++++ Records for the exercise ++++
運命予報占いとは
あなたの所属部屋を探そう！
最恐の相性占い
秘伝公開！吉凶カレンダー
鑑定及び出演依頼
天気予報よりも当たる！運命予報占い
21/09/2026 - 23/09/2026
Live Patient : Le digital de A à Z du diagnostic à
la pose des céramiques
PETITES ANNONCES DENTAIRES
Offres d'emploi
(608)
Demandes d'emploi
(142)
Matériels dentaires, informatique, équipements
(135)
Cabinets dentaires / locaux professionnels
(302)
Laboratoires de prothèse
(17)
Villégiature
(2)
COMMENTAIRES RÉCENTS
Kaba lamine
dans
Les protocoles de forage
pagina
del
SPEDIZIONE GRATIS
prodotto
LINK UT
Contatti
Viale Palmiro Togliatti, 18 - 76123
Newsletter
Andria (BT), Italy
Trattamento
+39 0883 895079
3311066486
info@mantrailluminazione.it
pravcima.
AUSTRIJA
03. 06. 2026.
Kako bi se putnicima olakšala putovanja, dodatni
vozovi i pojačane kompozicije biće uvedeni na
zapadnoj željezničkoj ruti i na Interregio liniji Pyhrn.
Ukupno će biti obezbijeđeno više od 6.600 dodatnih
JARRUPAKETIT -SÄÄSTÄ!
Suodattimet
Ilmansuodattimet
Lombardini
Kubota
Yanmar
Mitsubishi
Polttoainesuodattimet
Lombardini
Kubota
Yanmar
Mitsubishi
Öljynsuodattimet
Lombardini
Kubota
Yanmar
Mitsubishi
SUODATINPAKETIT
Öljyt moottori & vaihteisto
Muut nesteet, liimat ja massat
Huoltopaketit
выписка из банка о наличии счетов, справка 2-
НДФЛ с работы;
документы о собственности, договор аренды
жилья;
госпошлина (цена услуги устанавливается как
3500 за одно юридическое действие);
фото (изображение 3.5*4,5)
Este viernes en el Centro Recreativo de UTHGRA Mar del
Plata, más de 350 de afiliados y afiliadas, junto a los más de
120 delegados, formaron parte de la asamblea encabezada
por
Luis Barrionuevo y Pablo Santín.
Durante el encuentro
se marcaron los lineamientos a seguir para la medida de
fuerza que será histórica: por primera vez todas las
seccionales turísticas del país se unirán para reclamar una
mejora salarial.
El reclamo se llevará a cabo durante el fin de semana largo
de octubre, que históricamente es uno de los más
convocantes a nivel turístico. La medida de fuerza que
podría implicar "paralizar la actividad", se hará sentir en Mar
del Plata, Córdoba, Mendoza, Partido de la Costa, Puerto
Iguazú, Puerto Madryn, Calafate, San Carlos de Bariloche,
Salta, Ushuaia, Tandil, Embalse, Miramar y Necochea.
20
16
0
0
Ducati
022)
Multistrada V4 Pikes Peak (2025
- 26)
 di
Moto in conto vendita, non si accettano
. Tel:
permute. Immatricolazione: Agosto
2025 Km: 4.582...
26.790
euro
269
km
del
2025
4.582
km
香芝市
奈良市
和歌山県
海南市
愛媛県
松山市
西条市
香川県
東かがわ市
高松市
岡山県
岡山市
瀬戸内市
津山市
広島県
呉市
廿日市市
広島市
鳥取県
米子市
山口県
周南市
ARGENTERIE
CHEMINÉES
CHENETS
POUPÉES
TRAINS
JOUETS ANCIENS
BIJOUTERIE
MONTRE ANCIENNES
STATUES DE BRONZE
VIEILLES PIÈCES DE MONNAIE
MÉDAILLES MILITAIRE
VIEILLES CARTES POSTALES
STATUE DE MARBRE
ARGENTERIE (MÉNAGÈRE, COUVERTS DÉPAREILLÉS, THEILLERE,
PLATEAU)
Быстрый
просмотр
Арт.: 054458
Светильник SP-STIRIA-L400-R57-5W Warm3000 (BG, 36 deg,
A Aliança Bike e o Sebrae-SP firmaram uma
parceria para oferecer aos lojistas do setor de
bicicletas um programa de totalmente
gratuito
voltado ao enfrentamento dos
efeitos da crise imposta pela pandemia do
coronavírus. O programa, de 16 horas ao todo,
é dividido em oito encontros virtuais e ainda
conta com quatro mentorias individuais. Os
++++
What to produce —
Please output the listing above exactly, every line included.

Task result —
運命予報占いとは
あなたの所属部屋を探そう！
最恐の相性占い
秘伝公開！吉凶カレンダー
鑑定及び出演依頼
天気予報よりも当たる！運命予報占い
21/09/2026 - 23/09/2026
Live Patient : Le digital de A à Z du diagnostic à
la pose des céramiques
PETITES ANNONCES DENTAIRES
Offres d'emploi
(608)
Demandes d'emploi
(142)
Matériels dentaires, informatique, équipements
(135)
Cabinets dentaires / locaux professionnels
(302)
Laboratoires de prothèse
(17)
Villégiature
(2)
COMMENTAIRES RÉCENTS
Kaba lamine
dans
Les protocoles de forage
pagina
del
SPEDIZIONE GRATIS
prodotto
LINK UT
Contatti
Viale Palmiro Togliatti, 18 - 76123
Newsletter
Andria (BT), Italy
Trattamento
+39 0883 895079
3311066486
info@mantrailluminazione.it
pravcima.
AUSTRIJA
03. 06. 2026.
Kako bi se putnicima olakšala putovanja, dodatni
vozovi i pojačane kompozicije biće uvedeni na
zapadnoj željezničkoj ruti i na Interregio liniji Pyhrn.
Ukupno će biti obezbijeđeno više od 6.600 dodatnih
JARRUPAKETIT -SÄÄSTÄ!
Suodattimet
Ilmansuodattimet
Lombardini
Kubota
Yanmar
Mitsubishi
Polttoainesuodattimet
Lombardini
Kubota
Yanmar
Mitsubishi
Öljynsuodattimet
Lombardini
Kubota
Yanmar
Mitsubishi
SUODATINPAKETIT
Öljyt moottori & vaihteisto
Muut nesteet, liimat ja massat
Huoltopaketit
выписка из банка о наличии счетов, справка 2-
НДФЛ с работы;
документы о собственности, договор аренды
жилья;
госпошлина (цена услуги устанавливается как
3500 за одно юридическое действие);
фото (изображение 3.5*4,5)
Este viernes en el Centro Recreativo de UTHGRA Mar del
Plata, más de 350 de afiliados y afiliadas, junto a los más de
120 delegados, formaron parte de la asamblea encabezada
por
Luis Barrionuevo y Pablo Santín.
Durante el encuentro
se marcaron los lineamientos a seguir para la medida de
fuerza que será histórica: por primera vez todas las
seccionales turísticas del país se unirán para reclamar una
mejora salarial.
El reclamo se llevará a cabo durante el fin de semana largo
de octubre, que históricamente es uno de los más
convocantes a nivel turístico. La medida de fuerza que
podría implicar "paralizar la actividad", se hará sentir en Mar
del Plata, Córdoba, Mendoza, Partido de la Costa, Puerto
Iguazú, Puerto Madryn, Calafate, San Carlos de Bariloche,
Salta, Ushuaia, Tandil, Embalse, Miramar y Necochea.
20
16
0
0
Ducati
022)
Multistrada V4 Pikes Peak (2025
- 26)
 di
Moto in conto vendita, non si accettano
. Tel:
permute. Immatricolazione: Agosto
2025 Km: 4.582...
26.790
euro
269
km
del
2025
4.582
km
香芝市
奈良市
和歌山県
海南市
愛媛県
松山市
西条市
香川県
東かがわ市
高松市
岡山県
岡山市
瀬戸内市
津山市
広島県
呉市
廿日市市
広島市
鳥取県
米子市
山口県
周南市
ARGENTERIE
CHEMINÉES
CHENETS
POUPÉES
TRAINS
JOUETS ANCIENS
BIJOUTERIE
MONTRE ANCIENNES
STATUES DE BRONZE
VIEILLES PIÈCES DE MONNAIE
MÉDAILLES MILITAIRE
VIEILLES CARTES POSTALES
STATUE DE MARBRE
ARGENTERIE (MÉNAGÈRE, COUVERTS DÉPAREILLÉS, THEILLERE,
PLATEAU)
Быстрый
просмотр
Арт.: 054458
Светильник SP-STIRIA-L400-R57-5W Warm3000 (BG, 36 deg,
A Aliança Bike e o Sebrae-SP firmaram uma
parceria para oferecer aos lojistas do setor de
bicicletas um programa de totalmente
gratuito
voltado ao enfrentamento dos
efeitos da crise imposta pela pandemia do
coronavírus. O programa, de 16 horas ao todo,
é dividido em oito encontros virtuais e ainda
conta com quatro mentorias individuais. Os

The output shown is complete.